• [Given text]
======
Top TSX stocks supported by strong companies have made multi-baggers for investors. And you don’t necessarily have to take great risks with small-cap stocks, as there are opportunities to be found in large-cap stocks.
Canadian Natural Resources
10-year CNQ Total Return Level data by YCharts
For example, according to YCharts, the stock of large oil and gas producer Canadian Natural Resources (TSX:CNQ), roughly grew investors’ money by 3.8 times over the last five years, essentially turning an initial investment of $10,000 into about $38,020 for an amazing annualized return of over 30% per year!
It’s easy to identify CNQ as a great stock in hindsight. The company highlighted some of its competitive advantages in its recent investor presentation, including having
- large, low-risk, and high-value reserves;
- a diversified, balanced asset base;
- flexible capital allocation; and
- effective and efficient operations.
It also has an investment-grade S&P credit rating of BBB-, which provides financial flexibility. Furthermore, CNQ has an excellent management team that is steering the business in the right long-term direction.
======
• [Problems to work on]
a. According to the text on Canadian Natural Resources, what S&P credit rating does the company have?
b. Continue the article on Canadian Natural Resources stock from its final sentence.

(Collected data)
======
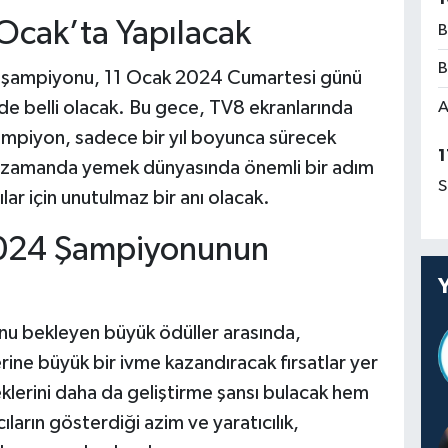
 Ocak’ta Yapılacak
B
B
 şampiyonu, 11 Ocak 2024 Cumartesi günü
de belli olacak. Bu gece, TV8 ekranlarında
A
 Şampiyon, sadece bir yıl boyunca sürecek
1
ı zamanda yemek dünyasında önemli bir adım
S
ar için unutulmaz bir anı olacak.
2024 Şampiyonunun
 bekleyen büyük ödüller arasında,
ne büyük bir ivme kazandıracak fırsatlar yer
lerini daha da geliştirme şansı bulacak hem
ların gösterdiği azim ve yaratıcılık,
======
• [Responses to the exercise]
a. An investment-grade rating of BBB-.

b.
That said, the top energy stock has had a super run coming out of the 2020 pandemic. From the bottom of the 2020 market crash, the stock has 10 times investors’ money! An investor would need to be super brave and have high conviction to load up shares then. For those who bought in 2021 after the stock had stabilized and held shares until now would still have made a good amount of money — roughly 3.7 times their original investment.
Strong stocks could experience stock splits. It just so happens that CNQ will be having a two-for-one stock split with June 3 as the record date. Stock splits don’t change the economic value of your investment. So, it should not affect your investment decision on CNQ stock. That said, it’s viewed as a positive to see stock splits occurring for a stock versus a negative for having a reverse stock split.
10-year CSU Total Return Level data by YCharts
Constellation Software
Constellation Software (TSX:CSU) stock also did very well for its investors. According to YCharts, the tech stock grew investors’ money by roughly 3.1 times over the last five years, essentially turning an initial investment of $10,000 into about $31,120 for a superb annualized return of over 25% per year!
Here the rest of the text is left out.